The Supreme Court is preparing to hear arguments on February 28 in the case of Garland v. Cargill, which will examine whether bump stocks transform semiautomatic firearms into a type of “machine gun” that falls under federal law prohibitions.

Bump stocks have been a topic of controversy for years, with the Bureau of Alcohol, Tobacco, Firearms, and Explosives (ATF) initially stating that nonmechanical bump stocks, those lacking internal springs, did not qualify as machine guns as they did not generate automatic fire. The ATF’s stance, however, shifted in 2018 following the horrific mass shooting in Las Vegas where the shooter utilized firearms equipped with bump stocks, resulting in 58 fatalities.

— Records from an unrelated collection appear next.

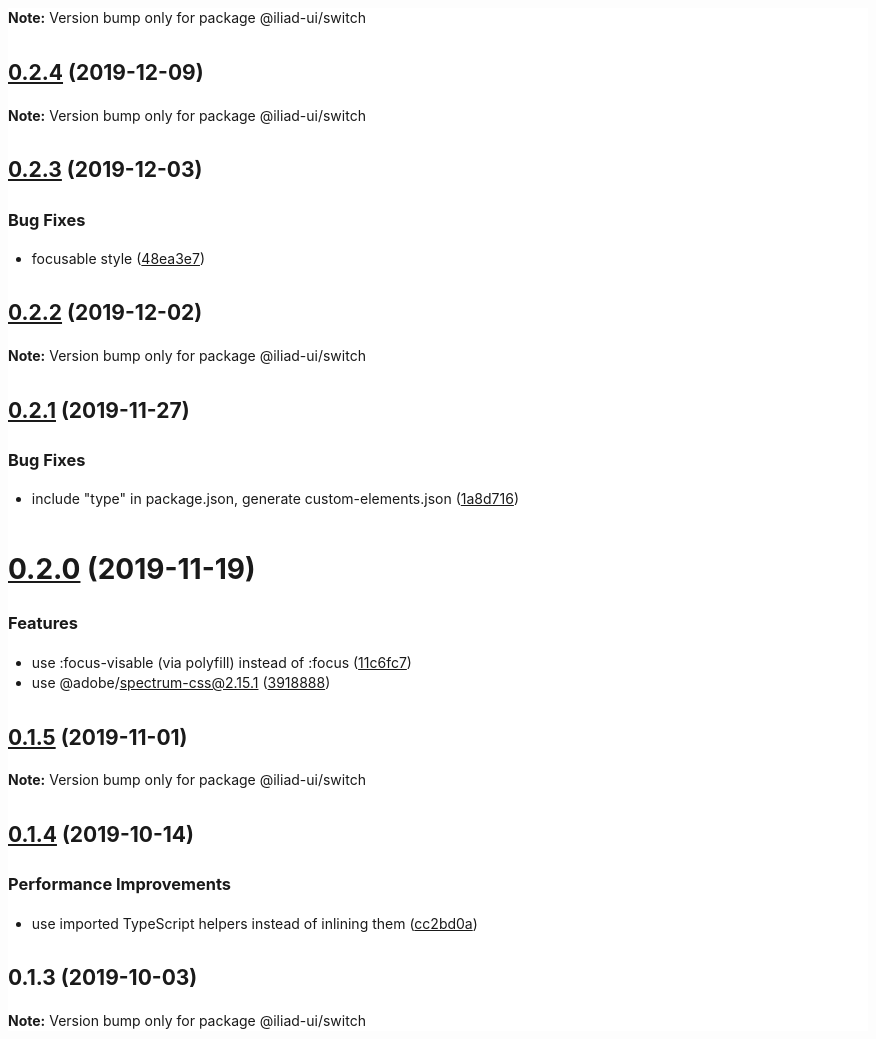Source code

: **Note:** Version bump only for package @iliad-ui/switch

## [0.2.4](https://github.com/adobe/spectrum-web-components/compare/@iliad-ui/switch@0.2.3...@iliad-ui/switch@0.2.4) (2019-12-09)

**Note:** Version bump only for package @iliad-ui/switch

## [0.2.3](https://github.com/adobe/spectrum-web-components/compare/@iliad-ui/switch@0.2.2...@iliad-ui/switch@0.2.3) (2019-12-03)

### Bug Fixes

-   focusable style ([48ea3e7](https://github.com/adobe/spectrum-web-components/commit/48ea3e7))

## [0.2.2](https://github.com/adobe/spectrum-web-components/compare/@iliad-ui/switch@0.2.1...@iliad-ui/switch@0.2.2) (2019-12-02)

**Note:** Version bump only for package @iliad-ui/switch

## [0.2.1](https://github.com/adobe/spectrum-web-components/compare/@iliad-ui/switch@0.2.0...@iliad-ui/switch@0.2.1) (2019-11-27)

### Bug Fixes

-   include "type" in package.json, generate custom-elements.json ([1a8d716](https://github.com/adobe/spectrum-web-components/commit/1a8d716))

# [0.2.0](https://github.com/adobe/spectrum-web-components/compare/@iliad-ui/switch@0.1.5...@iliad-ui/switch@0.2.0) (2019-11-19)

### Features

-   use :focus-visable (via polyfill) instead of :focus ([11c6fc7](https://github.com/adobe/spectrum-web-components/commit/11c6fc7))
-   use @adobe/spectrum-css@2.15.1 ([3918888](https://github.com/adobe/spectrum-web-components/commit/3918888))

## [0.1.5](https://github.com/adobe/spectrum-web-components/compare/@iliad-ui/switch@0.1.4...@iliad-ui/switch@0.1.5) (2019-11-01)

**Note:** Version bump only for package @iliad-ui/switch

## [0.1.4](https://github.com/adobe/spectrum-web-components/compare/@iliad-ui/switch@0.1.3...@iliad-ui/switch@0.1.4) (2019-10-14)

### Performance Improvements

-   use imported TypeScript helpers instead of inlining them ([cc2bd0a](https://github.com/adobe/spectrum-web-components/commit/cc2bd0a))

## 0.1.3 (2019-10-03)

**Note:** Version bump only for package @iliad-ui/switch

Michael Cargill, a radio host for the show “Come and Talk It,” challenged the ATF’s revised interpretation from 2018. He argued that it contravened a section of the Administrative Procedures Act. Despite losing in two lower court rulings, the Fifth Circuit, in an en banc decision, ruled in his favor. By a 13-3 vote, the Fifth Circuit overturned the lower court ruling, stating that an act of Congress was necessary to ban bump stocks. A majority of the judges believed that the law clearly did not encompass nonmechanical bump stocks, while others invoked the rule of lenity, which typically directs courts to rule in favor of a defendant when the law is ambiguous.

The debate over bump stocks has largely centered on Congress’ choice to classify machine guns as “any weapon which shoots, is designed to shoot, or can be readily restored to shoot, automatically more than one shot, without manual reloading, by a single function of the trigger.” The ATF had previously grappled with this issue in 2006, following the expiration of a ban on certain semiautomatic rifles, often referred to as “assault weapons.” At that time, the ATF stated that removing the device’s internal spring would classify the device as a non-machine gun according to the statutory definition. However, in 2018, this stance was reversed with the ATF’s new rule stating that the spring exception did not represent the best interpretation of the term ‘machinegun.’

The Department of Justice (DOJ) is now defending the notion that all bump stocks should be considered machine guns because they enable a firearm to discharge more than one shot “by a single function of the trigger.” Cargill countered this argument by stating that the ATF was defying common sense by suggesting that a process could still be deemed automatic even if it necessitated “additional human input.” His brief elaborated on his argument, stating, “When [federal law] states that a weapon is a machinegun if it fires multiple rounds ‘automatically’ based on ‘a single function of the trigger,’ that provision is properly read as excluding weapons that will fire multiple rounds only if the shooter undertakes a task in addition to effecting a single function of the trigger.”